[begin Text provided]

On May 21, 2004, Matt filed a motion to modify his child-support and alimony payments. He asserted, as changed circumstances, that the couple’s oldest daughter would graduate from high school on May 29, 2004, resulting in each party having custody of one minor child; that Louanne had completed her education specialist degree and had received assets in the post-decree division of marital property; and that Louanne, despite having obtained her degree, “continues to be enrolled in postgraduate education as a lifestyle choice.” Louanne opposed the motion and denied that any downward adjustments in child support or alimony were warranted.
Hearings were held in September and October 2004 to determine both parties’ incomes for child-support purposes and Louanne’s continuing need for alimony. Particularly at issue was whether Matt’s income should include a one-time, $200,000 distribution that he received from Jonesboro Investment Company, LLC, in 2004. In addition, there was evidence that, in September 2004, Louanne obtained two contracts as a licensed specialist in school psychology, which would pay her a total of $52,000 per year.
After the hearings, the trial court issued letter opinions with the following relevant rulings: 1) a change of circumstances warranted modification of child support and alimony; 2) Louanne’s net income, as per her new contracts, was $809.73 per week; 3) Matt’s net income was $2539.77 per week; 4) based on the parties’ incomes and the chart amounts attributable to each of them having custody of one minor child, Matt’s net child-support obligation was modified to $244.96 per week; 5) the $200,000 distribution to Matt from the LLC would not be included in calculating Matt’s income; 6) even if the $200,000 were included, a deviation from the chart attributable to that amount was justified; 7) Louanne would receive alimony at the reduced rate of $1000 per month from January 1, 2005, through December 31, 2006, when it would cease entirely. These rulings were incorporated into an order entered July 11, 2005, from which Louanne filed a *302timely notice of appeal. She now argues that the trial court erred in calculating hers and Matt’s incomes for purposes of child support and that the trial court erred in reducing the amount of alimony she was to receive.

[end Text provided]
[begin Items]

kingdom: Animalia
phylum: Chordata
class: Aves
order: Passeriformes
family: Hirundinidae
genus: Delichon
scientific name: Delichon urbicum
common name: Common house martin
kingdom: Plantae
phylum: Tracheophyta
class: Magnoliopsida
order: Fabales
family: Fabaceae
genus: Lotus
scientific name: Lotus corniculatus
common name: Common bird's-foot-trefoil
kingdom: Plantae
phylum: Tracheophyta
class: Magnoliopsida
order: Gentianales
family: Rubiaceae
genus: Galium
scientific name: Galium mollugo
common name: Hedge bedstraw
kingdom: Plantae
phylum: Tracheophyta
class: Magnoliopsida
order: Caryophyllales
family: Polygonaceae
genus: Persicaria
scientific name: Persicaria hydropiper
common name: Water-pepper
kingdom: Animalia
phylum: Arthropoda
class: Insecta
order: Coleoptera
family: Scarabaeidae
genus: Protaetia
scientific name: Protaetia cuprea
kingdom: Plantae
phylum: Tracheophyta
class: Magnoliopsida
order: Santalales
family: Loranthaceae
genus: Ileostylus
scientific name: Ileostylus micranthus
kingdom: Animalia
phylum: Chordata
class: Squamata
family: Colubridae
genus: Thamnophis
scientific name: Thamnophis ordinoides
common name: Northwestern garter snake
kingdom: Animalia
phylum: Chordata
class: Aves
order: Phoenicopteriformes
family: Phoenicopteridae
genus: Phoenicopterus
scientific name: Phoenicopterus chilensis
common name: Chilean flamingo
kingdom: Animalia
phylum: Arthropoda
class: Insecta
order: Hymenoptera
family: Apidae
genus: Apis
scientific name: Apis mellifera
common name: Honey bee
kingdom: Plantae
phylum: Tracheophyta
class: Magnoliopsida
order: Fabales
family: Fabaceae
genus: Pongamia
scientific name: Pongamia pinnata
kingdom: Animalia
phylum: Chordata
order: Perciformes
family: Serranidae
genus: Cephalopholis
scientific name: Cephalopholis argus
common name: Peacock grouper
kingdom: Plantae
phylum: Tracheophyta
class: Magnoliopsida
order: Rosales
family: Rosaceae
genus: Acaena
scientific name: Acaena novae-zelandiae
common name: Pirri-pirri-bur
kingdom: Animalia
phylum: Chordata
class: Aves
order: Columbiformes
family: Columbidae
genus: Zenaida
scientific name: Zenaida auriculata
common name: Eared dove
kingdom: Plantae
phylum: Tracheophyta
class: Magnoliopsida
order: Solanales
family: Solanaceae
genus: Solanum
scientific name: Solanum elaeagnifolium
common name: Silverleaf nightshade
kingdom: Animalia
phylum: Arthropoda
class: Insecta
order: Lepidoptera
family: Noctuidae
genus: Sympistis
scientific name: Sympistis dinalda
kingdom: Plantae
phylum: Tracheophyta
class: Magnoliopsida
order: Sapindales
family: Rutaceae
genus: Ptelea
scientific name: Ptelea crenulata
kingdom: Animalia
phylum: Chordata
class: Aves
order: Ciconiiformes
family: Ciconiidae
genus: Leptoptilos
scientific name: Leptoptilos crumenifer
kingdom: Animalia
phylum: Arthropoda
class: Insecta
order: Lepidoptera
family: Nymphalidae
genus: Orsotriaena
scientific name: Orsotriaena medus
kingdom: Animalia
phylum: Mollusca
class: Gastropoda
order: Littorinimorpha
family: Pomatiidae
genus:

[end Items]

→ **Exercise set**:
A – Answer these from the support and alimony text:
(i) On what date did Matt file his motion to modify his payments?
(ii) What total yearly pay would Louanne's two contracts bring her?
(iii) To what weekly amount was Matt's net child-support obligation modified?
B – Carry on the support and alimony text, picking up right after its final sentence.

→ **Answers below**:
A –
(i) May 21, 2004
(ii) $52,000 per year
(iii) $244.96 per week

B –
Calculation of Income for Child-Support Purposes
We review traditional cases of equity, such as domestic-relations proceedings, de novo. Hurtt v. Hurtt, 93 Ark. App. 37, 216 S.W.3d 604 (2005). It is the ultimate task of the trial judge to determine the expendable income of a child-support payor. Cole v. Cole, 89 Ark. App. 134, 201 S.W.3d 21 (2005). As a rule, when the amount of child support is at issue, we will not reverse the trial judge absent an abuse of discretion. Id.
Under this heading, Louanne makes several sub-arguments, which we will address individually. We first consider her claim that the trial court’s temporary child-support order entered in August 2004 incorrectly established the parties’ incomes. At the hearing that preceded that order, the trial judge received evidence so that child support could be temporarily adjusted pending completion of trial. At the close of the hearing, the judge declared Matt’s yearly income to be $163,448.50, based on an exhibit prepared by Louanne’s expert witness, and declared Louanne’s yearly income to be $19,423, based on her adjusted gross income from her 2003 tax return. Louanne now states that the trial court erred in “calculating appellant’s obligation for the temporary order on her adjusted gross income as opposed to appellee’s after-tax income.”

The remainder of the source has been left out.